Reproduce every line of text from all the items below with no changes, and leave out the pictures.

SOURCE INFORMATION
####
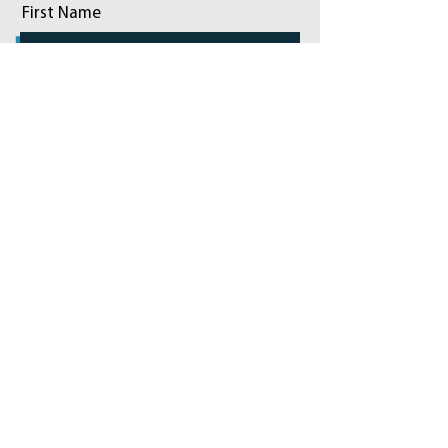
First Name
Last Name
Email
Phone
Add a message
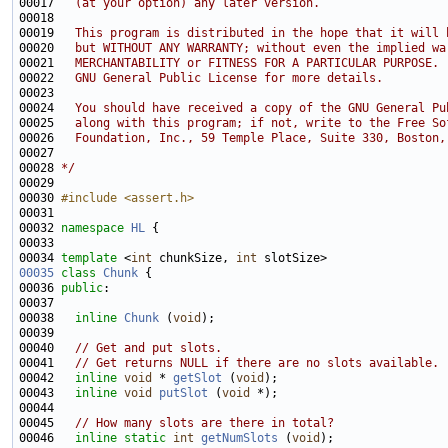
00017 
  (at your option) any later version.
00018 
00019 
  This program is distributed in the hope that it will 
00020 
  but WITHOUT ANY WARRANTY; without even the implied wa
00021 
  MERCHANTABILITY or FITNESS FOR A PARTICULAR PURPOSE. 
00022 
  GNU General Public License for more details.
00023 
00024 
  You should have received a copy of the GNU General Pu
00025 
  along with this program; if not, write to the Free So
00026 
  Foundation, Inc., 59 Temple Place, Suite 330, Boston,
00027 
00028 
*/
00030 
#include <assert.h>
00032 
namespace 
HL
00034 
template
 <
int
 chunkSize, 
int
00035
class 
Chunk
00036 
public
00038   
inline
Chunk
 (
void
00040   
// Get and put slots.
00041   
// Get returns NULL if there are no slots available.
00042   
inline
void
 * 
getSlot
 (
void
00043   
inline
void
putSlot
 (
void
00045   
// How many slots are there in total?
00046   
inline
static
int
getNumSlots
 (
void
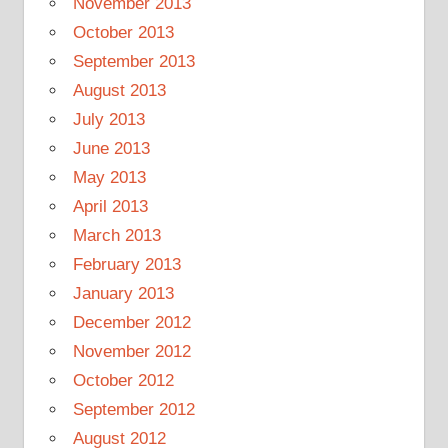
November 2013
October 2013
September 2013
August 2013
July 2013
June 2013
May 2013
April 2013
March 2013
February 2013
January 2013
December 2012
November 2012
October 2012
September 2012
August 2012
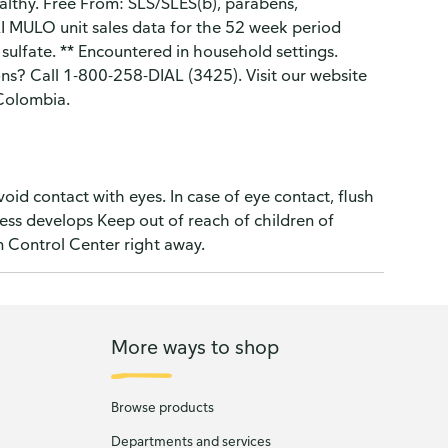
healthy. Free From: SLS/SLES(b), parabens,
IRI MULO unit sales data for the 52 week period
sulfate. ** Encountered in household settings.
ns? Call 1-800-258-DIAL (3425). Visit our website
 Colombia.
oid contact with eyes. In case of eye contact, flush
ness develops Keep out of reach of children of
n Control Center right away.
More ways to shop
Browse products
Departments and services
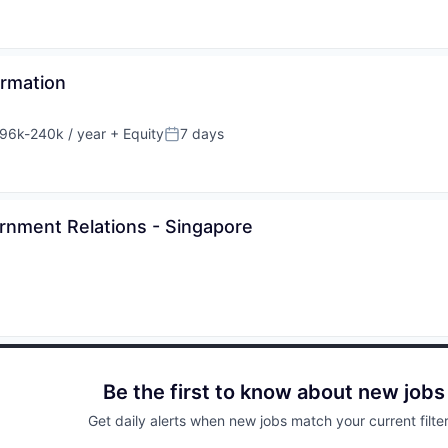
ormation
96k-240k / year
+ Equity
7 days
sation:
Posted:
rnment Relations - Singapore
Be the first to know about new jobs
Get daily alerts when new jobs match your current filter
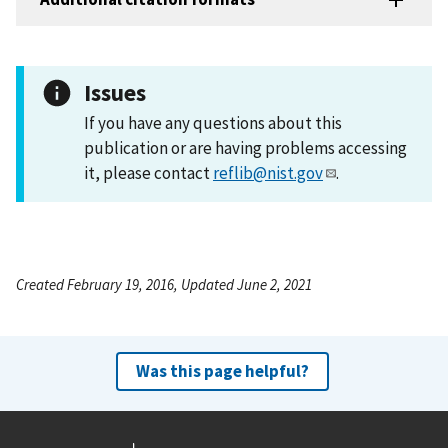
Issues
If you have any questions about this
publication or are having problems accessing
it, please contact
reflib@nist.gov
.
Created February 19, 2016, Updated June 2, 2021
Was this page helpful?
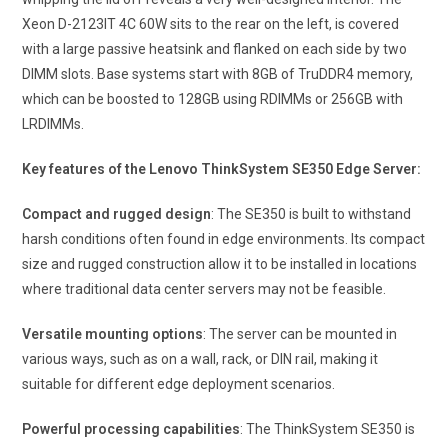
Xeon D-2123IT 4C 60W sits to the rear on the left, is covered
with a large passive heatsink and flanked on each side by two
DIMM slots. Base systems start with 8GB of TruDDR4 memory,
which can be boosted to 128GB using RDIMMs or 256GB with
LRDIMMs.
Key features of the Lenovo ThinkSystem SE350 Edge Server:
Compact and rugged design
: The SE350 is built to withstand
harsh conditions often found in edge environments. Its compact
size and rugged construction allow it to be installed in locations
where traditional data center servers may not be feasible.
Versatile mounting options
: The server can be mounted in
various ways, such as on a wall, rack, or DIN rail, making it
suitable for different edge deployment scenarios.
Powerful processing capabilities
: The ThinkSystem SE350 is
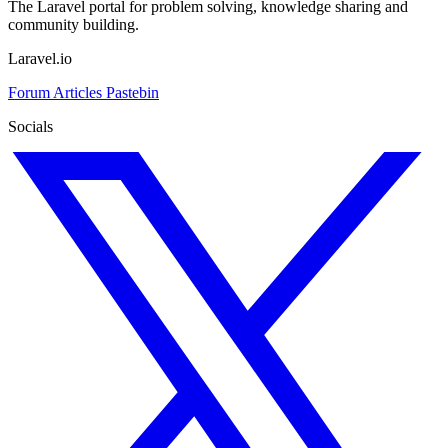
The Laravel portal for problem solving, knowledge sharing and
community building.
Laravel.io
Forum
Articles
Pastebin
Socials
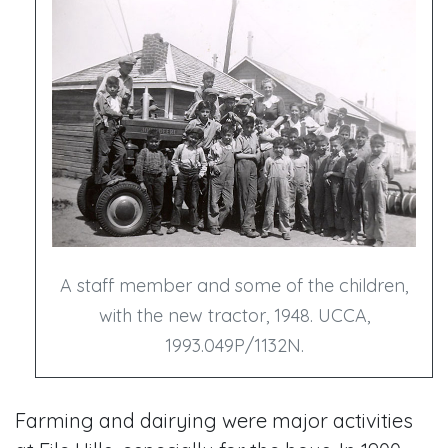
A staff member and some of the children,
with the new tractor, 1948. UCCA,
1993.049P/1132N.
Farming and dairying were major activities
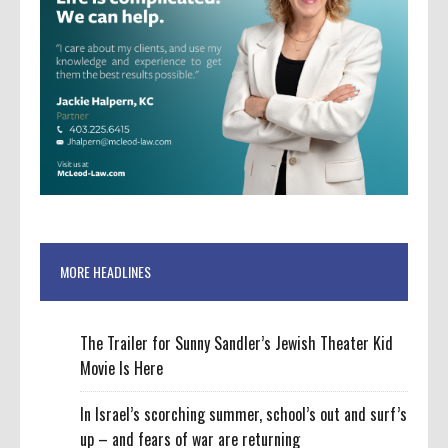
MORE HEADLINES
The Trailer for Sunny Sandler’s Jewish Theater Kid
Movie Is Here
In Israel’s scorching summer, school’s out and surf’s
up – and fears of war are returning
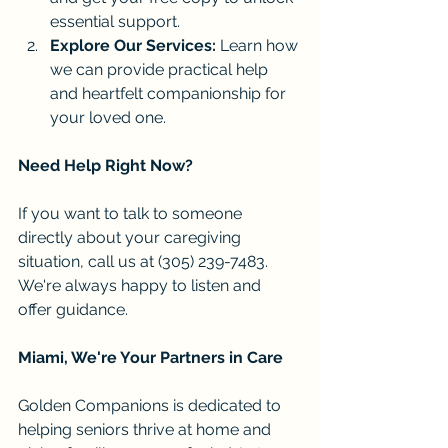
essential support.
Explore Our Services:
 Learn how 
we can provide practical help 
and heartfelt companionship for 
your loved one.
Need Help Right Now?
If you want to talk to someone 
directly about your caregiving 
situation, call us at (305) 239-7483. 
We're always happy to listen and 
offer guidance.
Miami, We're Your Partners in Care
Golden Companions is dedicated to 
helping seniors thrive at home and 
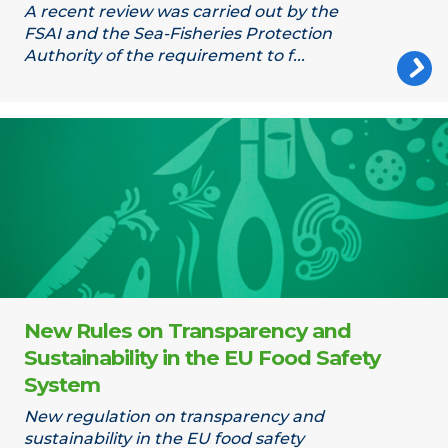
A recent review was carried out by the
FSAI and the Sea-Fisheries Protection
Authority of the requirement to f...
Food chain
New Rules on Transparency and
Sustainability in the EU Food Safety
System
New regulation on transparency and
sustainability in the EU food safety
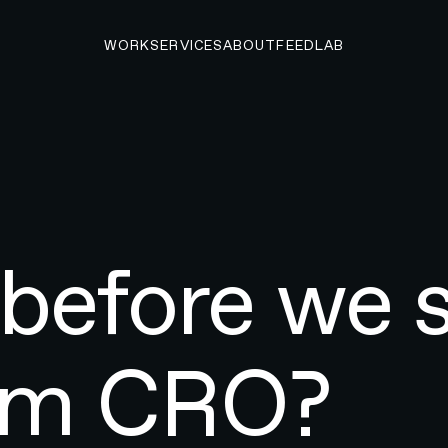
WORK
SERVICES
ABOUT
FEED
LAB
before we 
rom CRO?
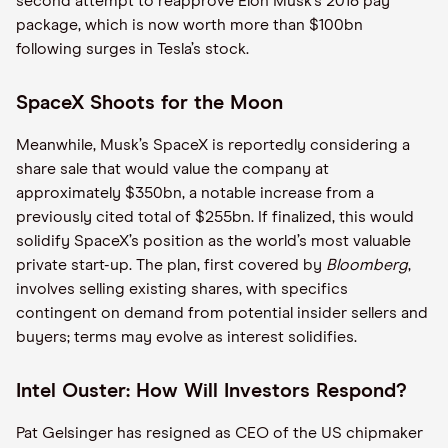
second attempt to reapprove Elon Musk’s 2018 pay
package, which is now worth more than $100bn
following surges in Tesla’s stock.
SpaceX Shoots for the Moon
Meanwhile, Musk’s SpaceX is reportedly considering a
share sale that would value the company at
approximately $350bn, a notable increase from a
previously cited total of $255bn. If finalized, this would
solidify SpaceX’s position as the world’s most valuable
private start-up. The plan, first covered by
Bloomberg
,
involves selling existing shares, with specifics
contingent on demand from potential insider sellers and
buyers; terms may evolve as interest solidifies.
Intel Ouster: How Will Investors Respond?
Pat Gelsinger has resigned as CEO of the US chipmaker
####
RESULT BELOW
First Name
Last Name
Email
Phone
Add a message
00017 
  (at your option) any later version.
00018 
00019 
  This program is distributed in the hope that it will 
00020 
  but WITHOUT ANY WARRANTY; without even the implied wa
00021 
  MERCHANTABILITY or FITNESS FOR A PARTICULAR PURPOSE. 
00022 
  GNU General Public License for more details.
00023 
00024 
  You should have received a copy of the GNU General Pu
00025 
  along with this program; if not, write to the Free So
00026 
  Foundation, Inc., 59 Temple Place, Suite 330, Boston,
00027 
00028 
*/
00030 
#include <assert.h>
00032 
namespace 
HL
00034 
template
 <
int
 chunkSize, 
int
00035
class 
Chunk
00036 
public
00038   
inline
Chunk
 (
void
00040   
// Get and put slots.
00041   
// Get returns NULL if there are no slots available.
00042   
inline
void
 * 
getSlot
 (
void
00043   
inline
void
putSlot
 (
void
00045   
// How many slots are there in total?
00046   
inline
static
int
getNumSlots
 (
void
November 2013
October 2013
September 2013
August 2013
July 2013
June 2013
May 2013
April 2013
March 2013
February 2013
January 2013
December 2012
November 2012
October 2012
September 2012
August 2012
healthy. Free From: SLS/SLES(b), parabens,
IRI MULO unit sales data for the 52 week period
sulfate. ** Encountered in household settings.
ns? Call 1-800-258-DIAL (3425). Visit our website
 Colombia.
oid contact with eyes. In case of eye contact, flush
ness develops Keep out of reach of children of
n Control Center right away.
More ways to shop
Browse products
Departments and services
ormation
96k-240k / year
+ Equity
7 days
sation:
Posted:
rnment Relations - Singapore
Be the first to know about new jobs
Get daily alerts when new jobs match your current filter
Issues
If you have any questions about this
publication or are having problems accessing
it, please contact
reflib@nist.gov
.
Created February 19, 2016, Updated June 2, 2021
Was this page helpful?
Xeon D-2123IT 4C 60W sits to the rear on the left, is covered
with a large passive heatsink and flanked on each side by two
DIMM slots. Base systems start with 8GB of TruDDR4 memory,
which can be boosted to 128GB using RDIMMs or 256GB with
LRDIMMs.
Key features of the Lenovo ThinkSystem SE350 Edge Server:
Compact and rugged design
: The SE350 is built to withstand
harsh conditions often found in edge environments. Its compact
size and rugged construction allow it to be installed in locations
where traditional data center servers may not be feasible.
Versatile mounting options
: The server can be mounted in
various ways, such as on a wall, rack, or DIN rail, making it
suitable for different edge deployment scenarios.
Powerful processing capabilities
: The ThinkSystem SE350 is
The Laravel portal for problem solving, knowledge sharing and
community building.
Laravel.io
Forum
Articles
Pastebin
Socials
A staff member and some of the children,
with the new tractor, 1948. UCCA,
1993.049P/1132N.
Farming and dairying were major activities
MORE HEADLINES
The Trailer for Sunny Sandler’s Jewish Theater Kid
Movie Is Here
In Israel’s scorching summer, school’s out and surf’s
up – and fears of war are returning
essential support.
Explore Our Services:
 Learn how 
we can provide practical help 
and heartfelt companionship for 
your loved one.
Need Help Right Now?
If you want to talk to someone 
directly about your caregiving 
situation, call us at (305) 239-7483. 
We're always happy to listen and 
offer guidance.
Miami, We're Your Partners in Care
Golden Companions is dedicated to 
helping seniors thrive at home and 
A recent review was carried out by the
FSAI and the Sea-Fisheries Protection
Authority of the requirement to f...
Food chain
New Rules on Transparency and
Sustainability in the EU Food Safety
System
New regulation on transparency and
sustainability in the EU food safety
WORK
SERVICES
ABOUT
FEED
LAB
before we 
rom CRO?
second attempt to reapprove Elon Musk’s 2018 pay
package, which is now worth more than $100bn
following surges in Tesla’s stock.
SpaceX Shoots for the Moon
Meanwhile, Musk’s SpaceX is reportedly considering a
share sale that would value the company at
approximately $350bn, a notable increase from a
previously cited total of $255bn. If finalized, this would
solidify SpaceX’s position as the world’s most valuable
private start-up. The plan, first covered by
Bloomberg
,
involves selling existing shares, with specifics
contingent on demand from potential insider sellers and
buyers; terms may evolve as interest solidifies.
Intel Ouster: How Will Investors Respond?
Pat Gelsinger has resigned as CEO of the US chipmaker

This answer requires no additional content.